Das ist eine persönliche Entscheidung, die ich respektiere.
„Wir müssen die Mentalität entwickeln, Überzeugungstäter zu sein“
Seit März sind Sie nun Bürgermeister der Gemeinde Spiegelau. Welche Projekte wurden angestoßen oder sogar schon abgeschlossen?
Wie üblich gibt es Themen, die schneller abgearbeitet werden können – und andere, die etwas länger brauchen. Das liegt in der Natur der Sache. Vor allem im organisatorischen Bereich haben wir schon einige Dinge umsetzen können. Wir haben einen Fokus auf die Gestaltung der Liegenschaften im Ortskern gelegt.
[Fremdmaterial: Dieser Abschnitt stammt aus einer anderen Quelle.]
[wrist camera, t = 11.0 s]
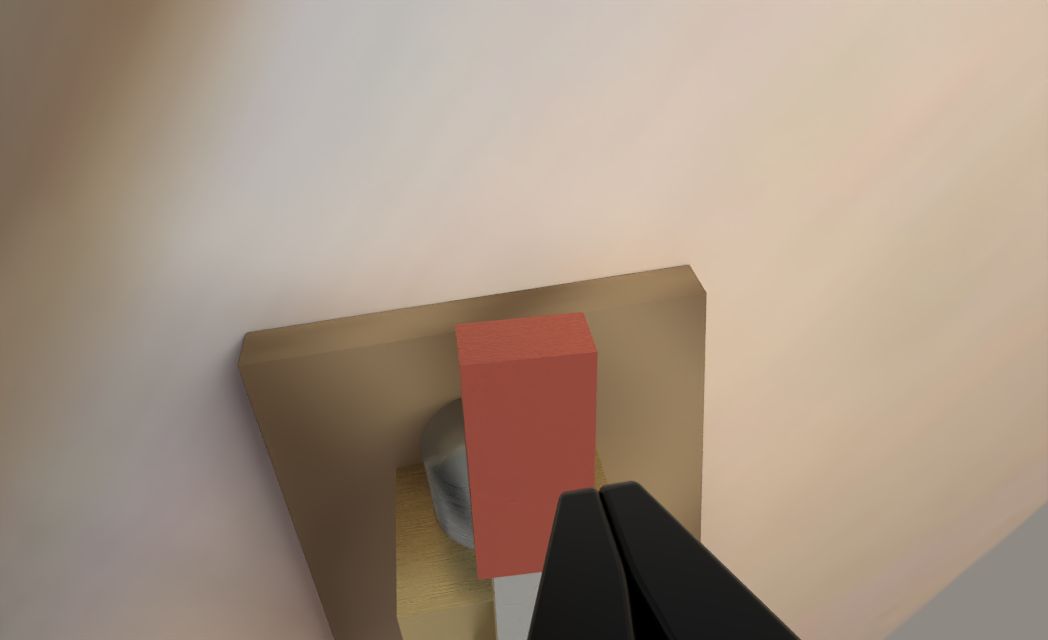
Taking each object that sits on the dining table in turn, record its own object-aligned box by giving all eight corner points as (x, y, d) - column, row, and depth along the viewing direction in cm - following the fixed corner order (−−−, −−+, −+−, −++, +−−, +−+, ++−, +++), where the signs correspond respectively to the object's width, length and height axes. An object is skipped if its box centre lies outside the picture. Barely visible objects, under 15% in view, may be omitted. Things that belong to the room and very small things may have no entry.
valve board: (355, 656, 30) (354, 695, 29) (246, 332, 22) (237, 365, 21) (685, 598, 31) (698, 633, 29) (689, 264, 23) (706, 292, 22)
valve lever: (586, 725, 21) (596, 772, 20) (483, 741, 21) (487, 789, 20) (595, 311, 14) (609, 350, 13) (443, 325, 14) (447, 366, 13)
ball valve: (438, 642, 28) (448, 820, 23) (380, 407, 22) (378, 577, 18) (605, 612, 28) (648, 782, 23) (588, 374, 23) (640, 532, 18)
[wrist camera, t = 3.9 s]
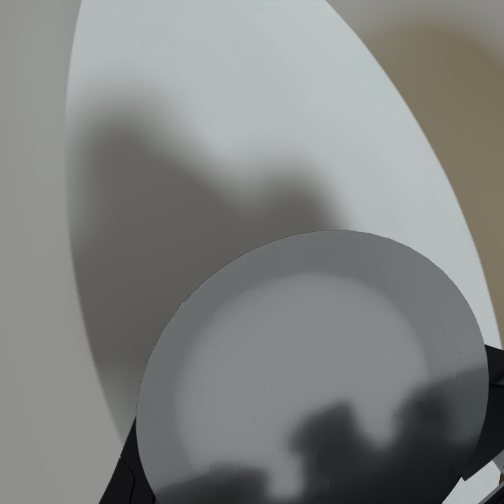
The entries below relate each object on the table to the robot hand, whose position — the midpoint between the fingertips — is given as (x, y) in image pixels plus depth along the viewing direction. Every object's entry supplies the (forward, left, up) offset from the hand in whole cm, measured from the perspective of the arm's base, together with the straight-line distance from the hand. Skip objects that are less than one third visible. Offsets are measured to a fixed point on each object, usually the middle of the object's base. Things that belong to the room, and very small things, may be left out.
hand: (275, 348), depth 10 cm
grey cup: (-1, 0, -7) cm, 7 cm away
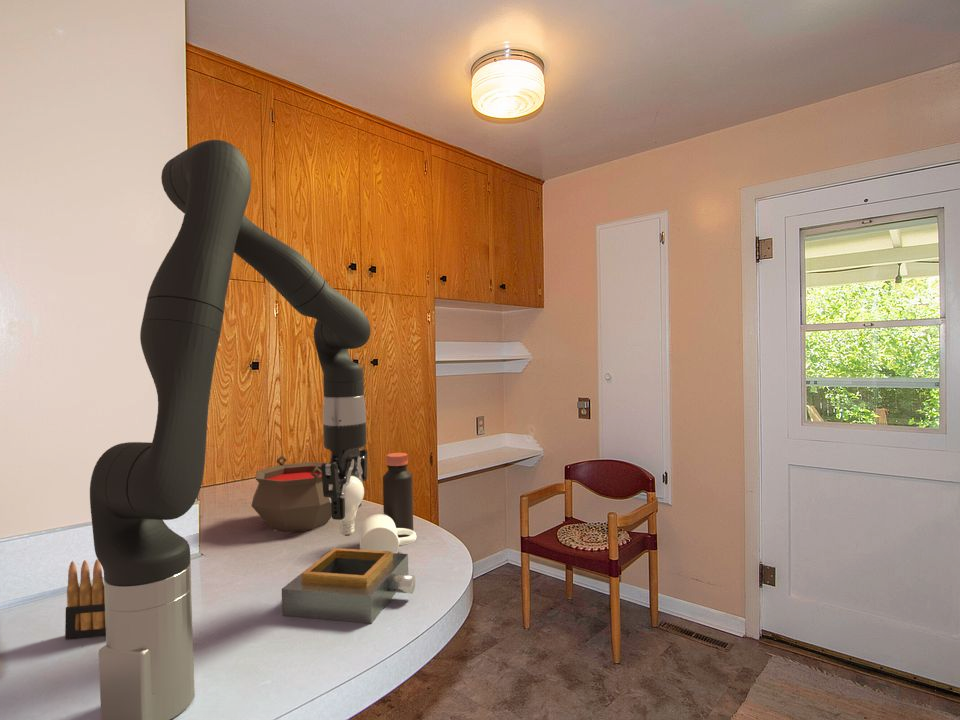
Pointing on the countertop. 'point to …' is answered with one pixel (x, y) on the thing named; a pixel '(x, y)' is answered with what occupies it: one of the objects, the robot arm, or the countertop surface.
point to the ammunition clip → (85, 603)
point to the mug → (383, 534)
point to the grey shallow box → (348, 585)
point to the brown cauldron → (292, 496)
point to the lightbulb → (351, 505)
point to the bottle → (398, 491)
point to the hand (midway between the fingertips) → (347, 512)
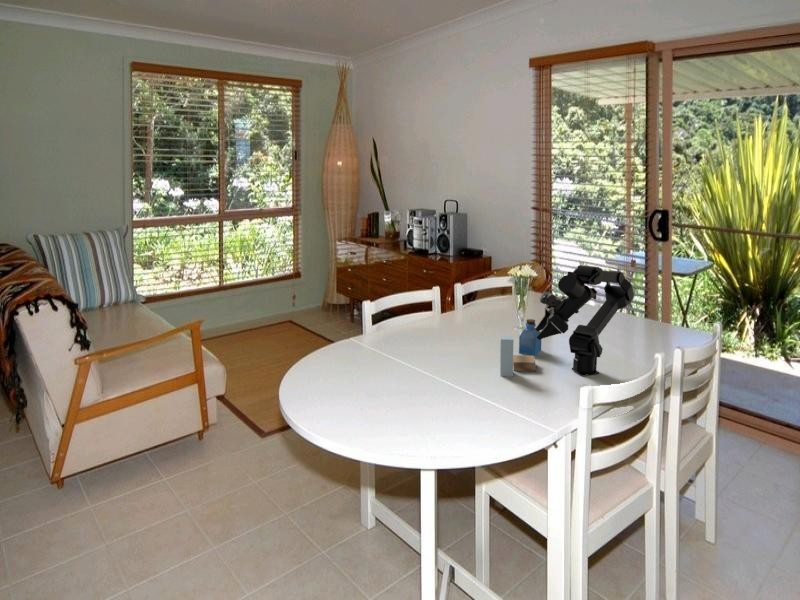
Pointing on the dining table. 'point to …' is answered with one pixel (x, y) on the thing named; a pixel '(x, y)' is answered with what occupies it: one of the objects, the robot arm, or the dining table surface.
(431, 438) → the dining table surface
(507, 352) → the slate-blue post
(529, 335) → the perfume bottle
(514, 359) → the walnut plinth
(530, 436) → the dining table surface
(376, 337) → the dining table surface
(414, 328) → the dining table surface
So haben wir zum Beispiel den alten Friedhof, das Naturbad und den Mockparkplatz auf Vordermann gebracht sowie die internen Zuständigkeiten für die Pflege der Liegenschaften festgelegt.
Also erst mal Hausaufgaben machen?
Genau. Generell liegt es mir am Herzen, Dinge selber anzupacken anstatt auf einen Heilsbringer von außen zu warten. Wir müssen gemeinsam die Mentalität entwickeln, Überzeugungstäter zu sein.
Das heißt konkret?
Hier fällt mir das neugerichtete Schlaffass-Dorf ein. Hiesige Leute haben sich dort entschlossen, die Region voranzubringen – freilich auch mit unternehmerischen Hintergedanken. Die Marschroute ist die richtige: Wir schaffen Zukunft und Arbeitsplätze mit einer taffen Idee.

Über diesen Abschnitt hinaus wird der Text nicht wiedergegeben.